Dataset entries:
^^^^

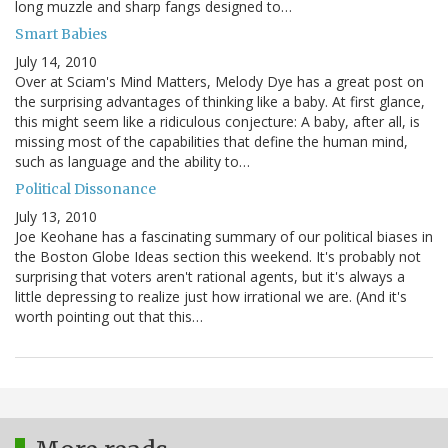
long muzzle and sharp fangs designed to…
Smart Babies
July 14, 2010
Over at Sciam's Mind Matters, Melody Dye has a great post on
the surprising advantages of thinking like a baby. At first glance,
this might seem like a ridiculous conjecture: A baby, after all, is
missing most of the capabilities that define the human mind,
such as language and the ability to…
Political Dissonance
July 13, 2010
Joe Keohane has a fascinating summary of our political biases in
the Boston Globe Ideas section this weekend. It's probably not
surprising that voters aren't rational agents, but it's always a
little depressing to realize just how irrational we are. (And it's
worth pointing out that this…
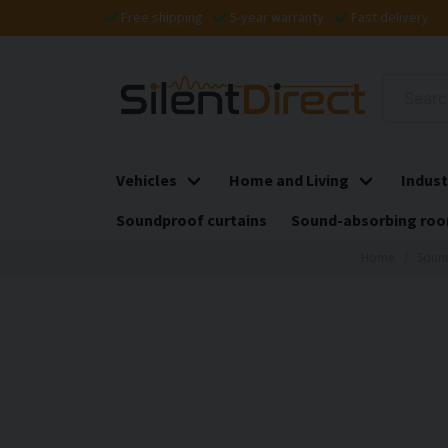
Free shipping
5-year warranty
Fast delivery
Vehicles
Home and Living
Indust
Soundproof curtains
Sound-absorbing roo
Home
Sound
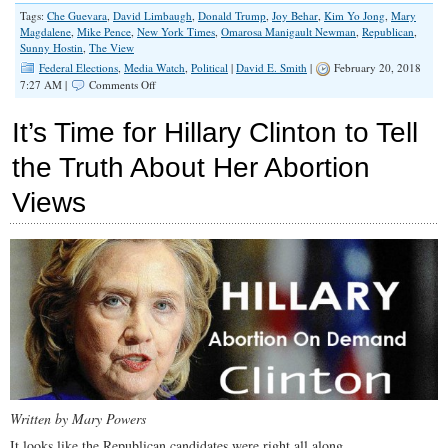
Tags:
Che Guevara
,
David Limbaugh
,
Donald Trump
,
Joy Behar
,
Kim Yo Jong
,
Mary
Magdalene
,
Mike Pence
,
New York Times
,
Omarosa Manigault Newman
,
Republican
,
Sunny Hostin
,
The View
Federal Elections
,
Media Watch
,
Political
|
David E. Smith
|
February 20, 2018
on
7:27 AM |
Comments Off
I
Wish
It’s Time for Hillary Clinton to Tell
I
Were
the Truth About Her Abortion
as
Bad
Views
a
Christian
as
Mike
Pence
Written by Mary Powers
It looks like the Republican candidates were right all along.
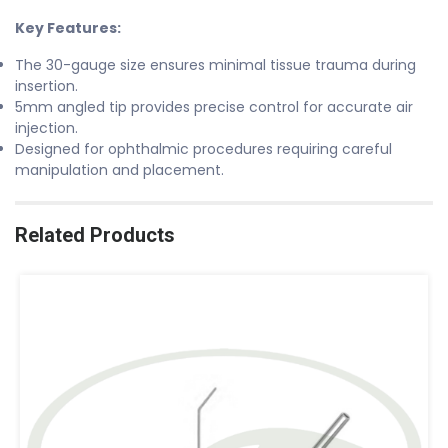
Key Features:
The 30-gauge size ensures minimal tissue trauma during
insertion.
5mm angled tip provides precise control for accurate air
injection.
Designed for ophthalmic procedures requiring careful
manipulation and placement.
Related Products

^^^^

Request: Only one thing is wanted here, an exact copy of the lines from the first line above through the line containing "this might seem", minus any picture.

Response box:
long muzzle and sharp fangs designed to…
Smart Babies
July 14, 2010
Over at Sciam's Mind Matters, Melody Dye has a great post on
the surprising advantages of thinking like a baby. At first glance,
this might seem like a ridiculous conjecture: A baby, after all, is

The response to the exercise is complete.